Text excerpt START

Maybe I could just start playing around with stuff. Make it more interesting. Pretend that I'm playing a character sitting at a desk (not the most famous matron villianess, just somebody slightly less "me" than me). Maybe that'd make it more fun.

Or maybe I should just take the LSATs and work here to pay my way through law school and then try and be a partner here.

Kidding. I gave up the idea of being a lawyer when I got a C- in Constitutional Law sophomore year of high school. (It really wasn't all my fault, though, *some guy* decided to tell the whole class that I looked like the kind of girl who liked performing sexual acts (obviously he worded it differently at the time....which is coated in irony, because by sophomore year I had merely kissed, like, 4 boys and cried when one tried to take off his pants).

Point being, leave character ideas in the comment section and I'll let you know what happens when I take them on. Go.

PS: Yesterday I answered the phone saying "Good afternoon....ahh, I mean good morning" twice before 10 am, and then saying "Good morning, whoops, good afternoon" at 12:30. Would have been a lot less embarrassing had it not been the same caller all three times. I'm totally not kidding. He was in hysterics.

Tuesday, March 23, 2010

NSFC?

Text excerpt END

◆ Work instructions:
1: In the blog excerpt, at what time did the writer answer the phone with "Good morning, whoops, good afternoon"?
2: Continue the blog excerpt from the point where it stops.

Given information START

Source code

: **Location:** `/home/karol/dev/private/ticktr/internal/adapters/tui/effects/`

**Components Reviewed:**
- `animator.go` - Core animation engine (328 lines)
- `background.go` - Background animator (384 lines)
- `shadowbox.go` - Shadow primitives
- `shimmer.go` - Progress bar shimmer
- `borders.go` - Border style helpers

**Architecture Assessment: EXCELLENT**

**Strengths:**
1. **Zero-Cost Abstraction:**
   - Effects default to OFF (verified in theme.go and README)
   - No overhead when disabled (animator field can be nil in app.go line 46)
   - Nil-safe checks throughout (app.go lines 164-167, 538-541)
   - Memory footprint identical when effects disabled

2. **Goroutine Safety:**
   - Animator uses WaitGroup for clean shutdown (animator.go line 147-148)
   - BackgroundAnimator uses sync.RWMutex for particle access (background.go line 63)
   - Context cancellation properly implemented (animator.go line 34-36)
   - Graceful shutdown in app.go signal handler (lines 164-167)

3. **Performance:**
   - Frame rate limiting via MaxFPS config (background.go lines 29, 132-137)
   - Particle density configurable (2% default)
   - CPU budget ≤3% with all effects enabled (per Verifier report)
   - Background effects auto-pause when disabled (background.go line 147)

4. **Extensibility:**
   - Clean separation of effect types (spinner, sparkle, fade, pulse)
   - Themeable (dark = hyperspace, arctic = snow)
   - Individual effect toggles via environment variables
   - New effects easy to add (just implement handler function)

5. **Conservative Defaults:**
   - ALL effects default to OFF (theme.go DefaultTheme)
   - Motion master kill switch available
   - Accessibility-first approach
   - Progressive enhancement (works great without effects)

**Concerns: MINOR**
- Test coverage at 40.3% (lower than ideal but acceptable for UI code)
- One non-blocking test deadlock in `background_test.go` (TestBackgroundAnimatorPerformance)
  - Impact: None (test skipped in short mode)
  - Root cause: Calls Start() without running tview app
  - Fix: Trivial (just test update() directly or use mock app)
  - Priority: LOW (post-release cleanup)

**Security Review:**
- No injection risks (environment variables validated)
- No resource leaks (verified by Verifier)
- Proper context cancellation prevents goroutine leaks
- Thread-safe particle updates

Given information END

◆ Answers to each task:
1: At 12:30.

2:
Remember a few weeks ago when there was that whole scandal at JFK because some morons let their kids direct air traffic? I still think that's pretty funny, I mean, obviously the parent was right there telling the kid what to say, and that kid got to go home and tell all his friends at school that he helped a 747 land! What a great playground story. Anyway, segue please? Yes. I've answered five or six phone calls today from small children. Not teenagers, not even awkward middle schoolers, but KIDS. I'm going to say something here, and you're not going to like it, but I bet that is something that is much more frequently happening here, it being a law firm of predominantly women (all partners are female) than in many other offices. I'm not saying its bad that a four year-old call his Mommy at work, I'm just saying "where's the nanny?" I have a hard enough time remembering the name of ANYONE who calls here (unless I write it down...obviously I'm harboring the short-term memory of someone middle aged, aka my Mommy) let alone the gender of your four year-old.

This just happened:

Me: Good afternoon [it's after 4:00, I've got it by now] Blank and Blank"
Child: Hi, can I speak to my Mommy.
Me: Uhhhhhhh, what's your Mommy's name?
Child: Mona.
Me: And what's your name?
Child: Maaaahhhh.
Me: Ummmmmmmm, hang on.
I press hold, I intercom Mona. No answer.
Me: She's in a meeting actually, do you want me to tell her you called? Is it important?
Genderless Maaaahhh: Just tell her, yeah. Bye.
Click.
I reluctantly approach the "Attractive, young-ish woman" in the office, whose desk is close by.
Me: Ummmm, yeah this might be a really dumb question.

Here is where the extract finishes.